Veränderungen beim Scanvorgang werden regelmäßig im Rahmen der Zertifizierung – auf diesem Wege für alle Mandanten – dokumentiert und modulartig in die Verfahrensdokumentation zum Ersetzenden Scannen eingefügt. Insoweit entfallen auch hier aufwändige individuelle Dokumentationspflichten. Einzig die Verfahrensdokumentation „Unternehmen“ ist mandantenindividuell zu erstellen und anzupassen. Diese standardisierte und in weiten Teilen zertifizierte Vorgehensweise reduziert den Aufwand in der Kanzlei und hat eine hohe Akzeptanz beim Mandanten. „Nach unseren Erfahrungen ist es nunmehr mit einem Aufwand von zirka einem Arbeitstag möglich, selbst für kleine Unternehmen das Ersetzende Scannen anzubieten“, berichtet Klaus Dähnert, Partner der Kanzlei dhs aus Lemgo.
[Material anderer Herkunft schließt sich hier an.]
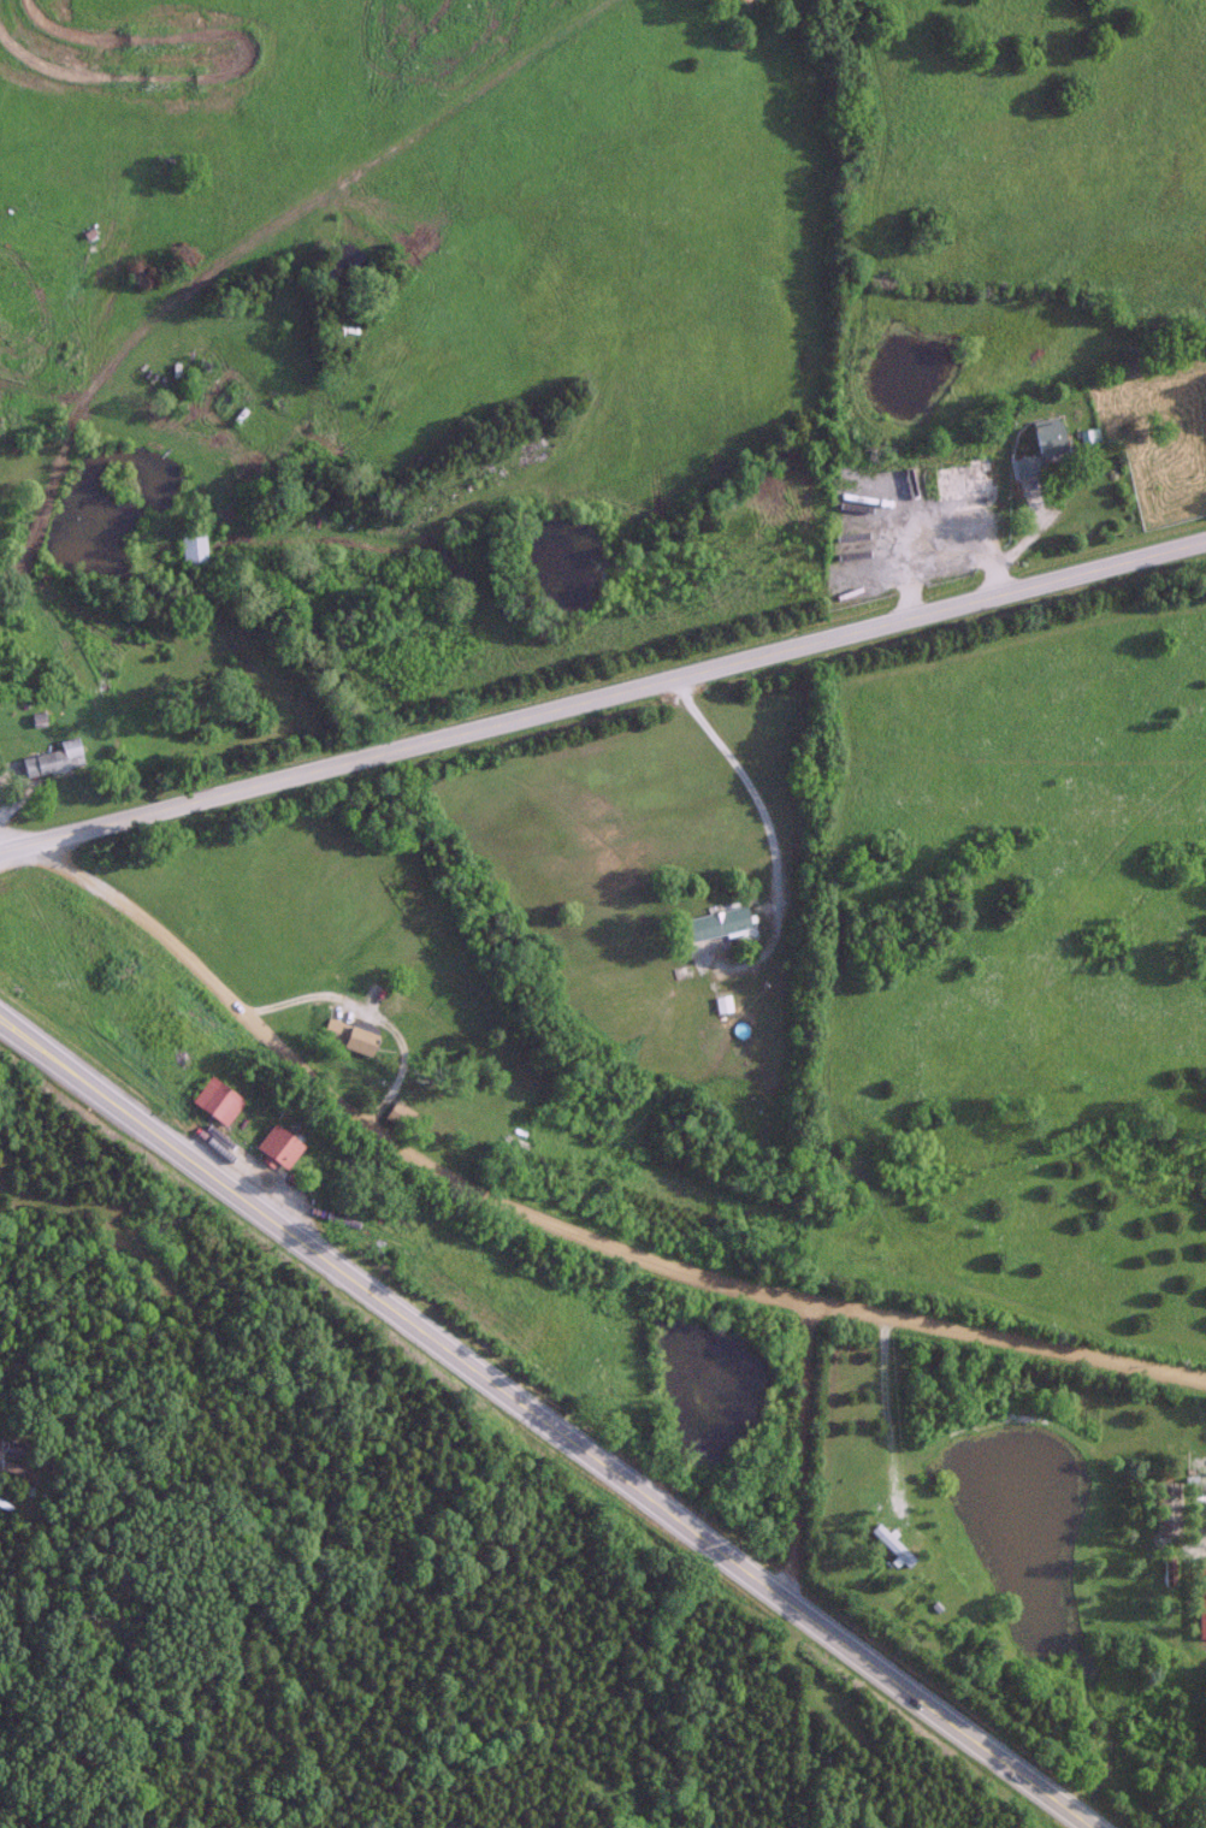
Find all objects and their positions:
building: (1039, 449)
building: (961, 478)
building: (192, 546)
road: (602, 696)
building: (52, 759)
road: (743, 780)
road: (10, 840)
building: (716, 923)
building: (347, 1036)
building: (216, 1100)
building: (394, 1112)
road: (380, 1131)
building: (277, 1146)
road: (1005, 1345)
road: (549, 1421)
building: (12, 1447)
road: (798, 1451)
building: (9, 1466)
road: (1199, 1490)
building: (1168, 1508)
building: (891, 1544)
building: (1169, 1570)
building: (1201, 1595)

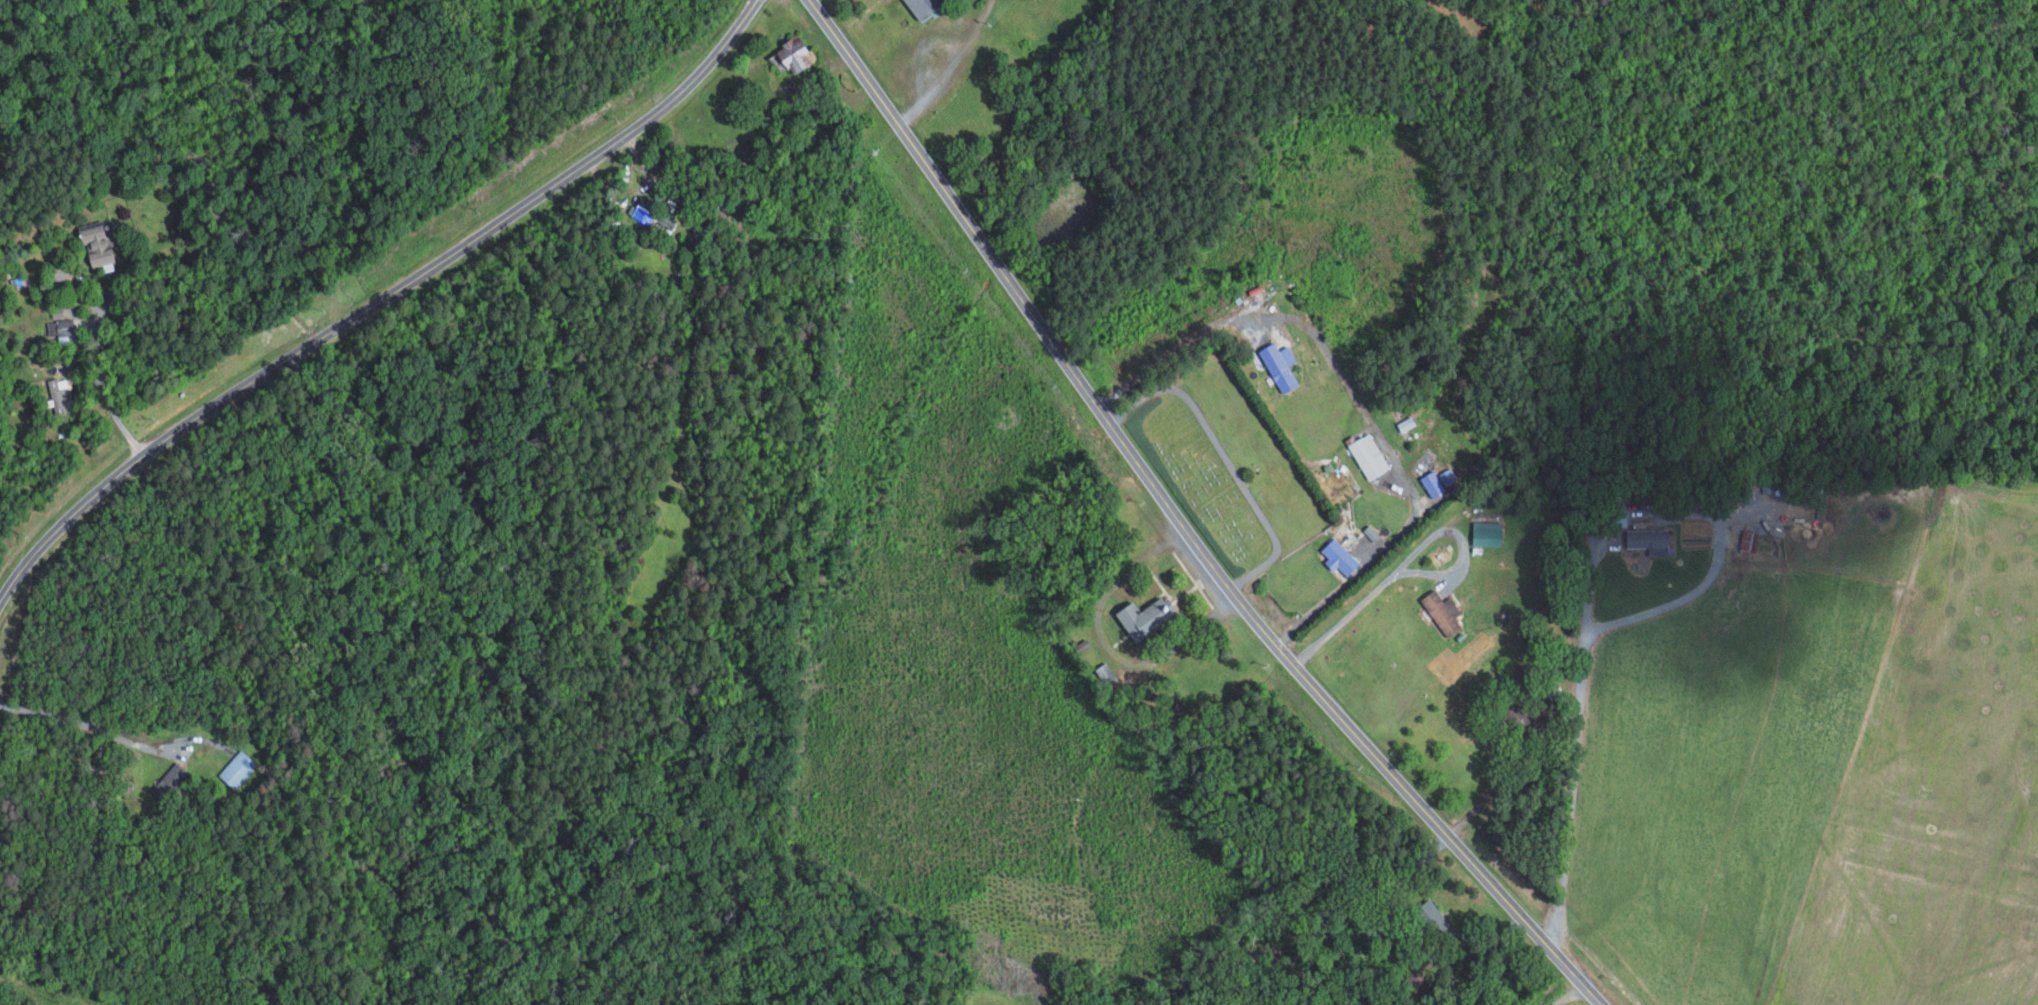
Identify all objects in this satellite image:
building: (926, 7)
building: (794, 56)
road: (950, 66)
building: (101, 246)
road: (376, 300)
road: (1269, 316)
building: (62, 327)
road: (101, 358)
building: (1281, 365)
building: (60, 395)
building: (1368, 454)
building: (1448, 476)
building: (1434, 483)
road: (1182, 516)
building: (1372, 532)
building: (1488, 533)
building: (1649, 537)
building: (1750, 539)
building: (1340, 556)
road: (1408, 557)
road: (1369, 563)
building: (1445, 611)
road: (1643, 613)
building: (1148, 616)
road: (89, 726)
building: (238, 768)
building: (171, 781)
road: (1487, 786)
road: (1556, 995)
road: (1571, 999)

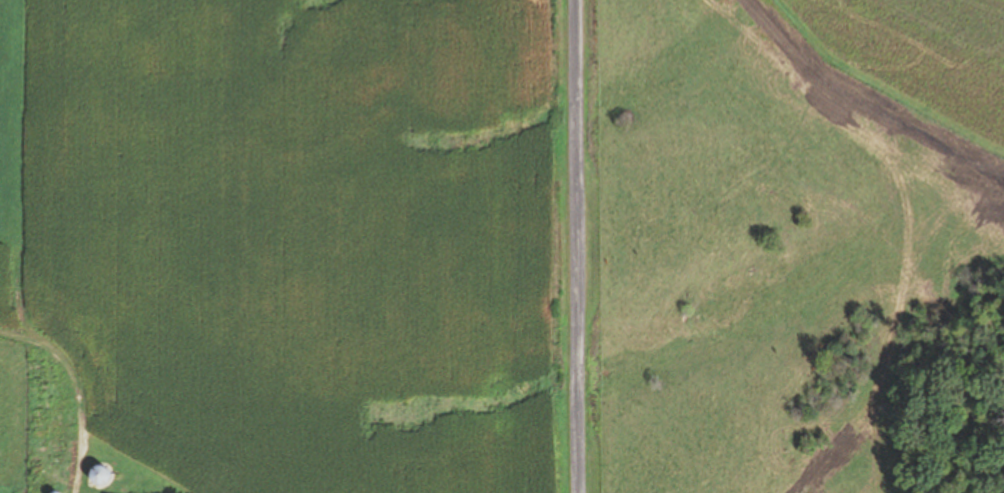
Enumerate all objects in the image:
road: (577, 246)
building: (98, 475)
Bei der Aufnahme der Verfahrensdokumentation zum Ersetzenden Scannen erhält der Mandant bereits wertvolle Hinweise zu notwendigen Anpassungen der unternehmensinternen IT-Systeme im Hinblick auf die GoBD-Konformität. So kann der Mandant schon Vorbereitungen für die spätere Erstellung der Verfahrensdokumentation „Unternehmen“ treffen.

In dem von Enteos und dhs entwickelten Verfahren ist technisch selbstverständlich gewährleistet, dass von der Parkhaus-Quittung bis zum Großbeleg sämtliche Dokumente ordnungsgemäß archiviert werden, und dies wurde von Enteos schon bei zahlreichen Kanzleien erfolgreich umgesetzt. Anschließend wird das Belegbild des Scans in die hochsicheren Rechenzentren der DATEV übertragen. Dort lässt er sich wiederum mandantenseitig komfortabel in der DATEV-Software weiterverarbeiten.